#### [Text passage]
>>

Trafficking has emerged as one of the most pervasive forms of human rights violation of women and children. Trafficking of women and children has become a growing social and political concern not only globally but also nationally. The Bangladesh National Women Lawyers’ Association (BNWLA) has been a pioneer in ensuring greater access to justice by disadvantaged women and children who are victims of trafficking.BNWLA has not only rescued 43 women and children so far, but also has provided the required recovery services. Out of those 43 trafficking victims,they have given shelter to 10 women and girls, and the rest of them have been handed over to their families, and a few of them have been referred to the government shelter homes after providing legal support.

BNWLA is rigorously conducting their rehabilitation and reintegration interventions through a holistic approach by providing the trafficked victims with comprehensive shelter package services (such as rescuing the trafficking victims from different forms of confinement, and ensuring their access to safe shelter homes as well as their long term social rehabilitation and reintegration, medical support, legal support, psychosocial counseling, capacity building and vocational training,alternative livelihood support, family identification, contacting parents,  prosecutorial  support during the conduct of court cases and others).

One unfortunate victim of trafficking is Azmeri Khan (not her real name), a daughter of aconstable, living in Vobanipur village of Vobanipurthana,under the district of Jolpaiguri, West Bengal, India. She has been rescued by BNWLA lately. On the day of the mishap, she went to a restaurant close to her madrasa (where she was studying in Class 6) to take her breakfast with a couple of her friends just like any other day. According to her, she suddenly lost her senses right after taking a cup of coffee in that restaurant. When she regained her senses, she found herself in the middle of a jungle. Little did she know that she was unknowingly brought in a country called Bangladesh where she had never been before. She got frightened and started crying out of fear. Someone from the locality came forward to rescue her and immediately took her to the local chairman.The chairman handed her over to the local police.

According to the statement of Azmeri, it is a clear case of trafficking. But the scenario turned out completely different, as a case was filed under Section-4 of the Control of Entry Act, 1952 (illegal entry to the country) against her by the police, though she was not in her senses while she entered Bangladesh.The provision of the Act treated her as a criminal since illegal entrance of any Indians to Bangladesh is a punishable offence. Due to the charges, she became a prey of derogation as well as harassment which violated her human rights, as she was kept in prison for six months from September 27, 2013 to March 14, 2014. With the incredible support of BNWLA’s panel lawyers, the case was finally disposed on May 27, 2014.

Azmeri has been staying in the shelter home run by BNWLAsince March 25, 2014.BNWLA is dealing with such anti-trafficking issues for a longer period of time with the direct support of CLS. On behalf of Azmeri, BNWLAis trying hard to identify her address and send her back home to India as soon as possible, though she is not only traumatized, but also severely reluctant to go back home. Considering her current state of her mind, BNWLA is providing her not only with psychosocial counseling, but also training on life skills to make her self-sufficient in the long run.

<<

#### [Body or hand keypoint data]
>>

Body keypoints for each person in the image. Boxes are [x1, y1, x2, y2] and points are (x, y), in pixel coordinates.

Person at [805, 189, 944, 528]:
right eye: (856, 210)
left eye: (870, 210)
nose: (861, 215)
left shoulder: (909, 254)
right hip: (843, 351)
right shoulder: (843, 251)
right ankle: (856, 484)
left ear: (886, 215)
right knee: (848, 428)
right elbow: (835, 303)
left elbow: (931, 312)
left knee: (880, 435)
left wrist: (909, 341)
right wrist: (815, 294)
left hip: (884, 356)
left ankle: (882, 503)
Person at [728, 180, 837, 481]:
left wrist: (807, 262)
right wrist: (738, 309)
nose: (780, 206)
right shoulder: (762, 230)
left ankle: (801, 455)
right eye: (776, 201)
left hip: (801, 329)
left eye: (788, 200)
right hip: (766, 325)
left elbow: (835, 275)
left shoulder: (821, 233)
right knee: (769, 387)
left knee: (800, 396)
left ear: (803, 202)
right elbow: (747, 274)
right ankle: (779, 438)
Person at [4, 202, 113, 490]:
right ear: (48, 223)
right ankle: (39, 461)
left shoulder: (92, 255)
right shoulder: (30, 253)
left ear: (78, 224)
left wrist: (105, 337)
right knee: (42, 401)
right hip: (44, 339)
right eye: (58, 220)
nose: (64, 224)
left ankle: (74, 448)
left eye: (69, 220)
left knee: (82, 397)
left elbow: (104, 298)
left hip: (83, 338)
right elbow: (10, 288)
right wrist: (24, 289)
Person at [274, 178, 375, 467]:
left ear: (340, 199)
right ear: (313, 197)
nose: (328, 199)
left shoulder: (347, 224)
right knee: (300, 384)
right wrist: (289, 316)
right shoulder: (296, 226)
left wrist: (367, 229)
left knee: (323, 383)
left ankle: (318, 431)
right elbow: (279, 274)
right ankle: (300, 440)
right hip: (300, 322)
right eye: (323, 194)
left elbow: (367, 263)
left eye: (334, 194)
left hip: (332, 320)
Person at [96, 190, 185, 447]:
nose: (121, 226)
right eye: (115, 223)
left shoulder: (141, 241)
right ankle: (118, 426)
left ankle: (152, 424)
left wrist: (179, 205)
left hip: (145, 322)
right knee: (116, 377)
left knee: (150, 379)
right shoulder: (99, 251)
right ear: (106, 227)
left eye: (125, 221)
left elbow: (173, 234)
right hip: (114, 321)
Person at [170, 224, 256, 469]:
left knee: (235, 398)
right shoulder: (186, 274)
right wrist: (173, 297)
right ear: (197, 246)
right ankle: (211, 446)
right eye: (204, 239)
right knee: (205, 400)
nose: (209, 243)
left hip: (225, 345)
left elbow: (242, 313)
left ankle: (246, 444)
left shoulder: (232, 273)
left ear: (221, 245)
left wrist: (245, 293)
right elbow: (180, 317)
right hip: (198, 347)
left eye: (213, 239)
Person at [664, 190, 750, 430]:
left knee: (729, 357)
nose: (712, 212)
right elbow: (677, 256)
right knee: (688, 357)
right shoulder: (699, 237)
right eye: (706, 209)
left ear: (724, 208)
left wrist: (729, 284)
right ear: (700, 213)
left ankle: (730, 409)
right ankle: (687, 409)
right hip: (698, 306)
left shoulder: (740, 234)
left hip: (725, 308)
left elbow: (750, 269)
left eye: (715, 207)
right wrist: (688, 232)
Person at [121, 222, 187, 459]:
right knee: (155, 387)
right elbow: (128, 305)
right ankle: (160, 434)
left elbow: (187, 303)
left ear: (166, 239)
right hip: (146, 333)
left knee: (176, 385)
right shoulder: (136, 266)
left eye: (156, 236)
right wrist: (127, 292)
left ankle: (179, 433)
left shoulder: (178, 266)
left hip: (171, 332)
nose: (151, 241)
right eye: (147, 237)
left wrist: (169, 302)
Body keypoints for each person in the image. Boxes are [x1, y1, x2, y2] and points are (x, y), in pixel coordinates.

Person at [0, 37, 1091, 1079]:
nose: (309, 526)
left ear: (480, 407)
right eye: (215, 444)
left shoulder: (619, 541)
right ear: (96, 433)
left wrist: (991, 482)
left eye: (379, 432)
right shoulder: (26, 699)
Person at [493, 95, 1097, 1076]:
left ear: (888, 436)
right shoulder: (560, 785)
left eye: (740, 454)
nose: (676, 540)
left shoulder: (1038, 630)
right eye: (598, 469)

<<

#### [Task requirements]
Decide whether each statement below agrees with the BNWLA text above, answering yes or no and quoting the text's deciding words. (a) BNWLA gave shelter to 10 of the 43 trafficking victims it rescued. (b) Azmeri was held in prison for one year. (c) Azmeri is eager to return home to India.

#### [Task answer]
(a) Yes: "they have given shelter to 10 women and girls"
(b) No: "she was kept in prison for six months from September 27, 2013 to March 14, 2014"
(c) No: "she is not only traumatized, but also severely reluctant to go back home"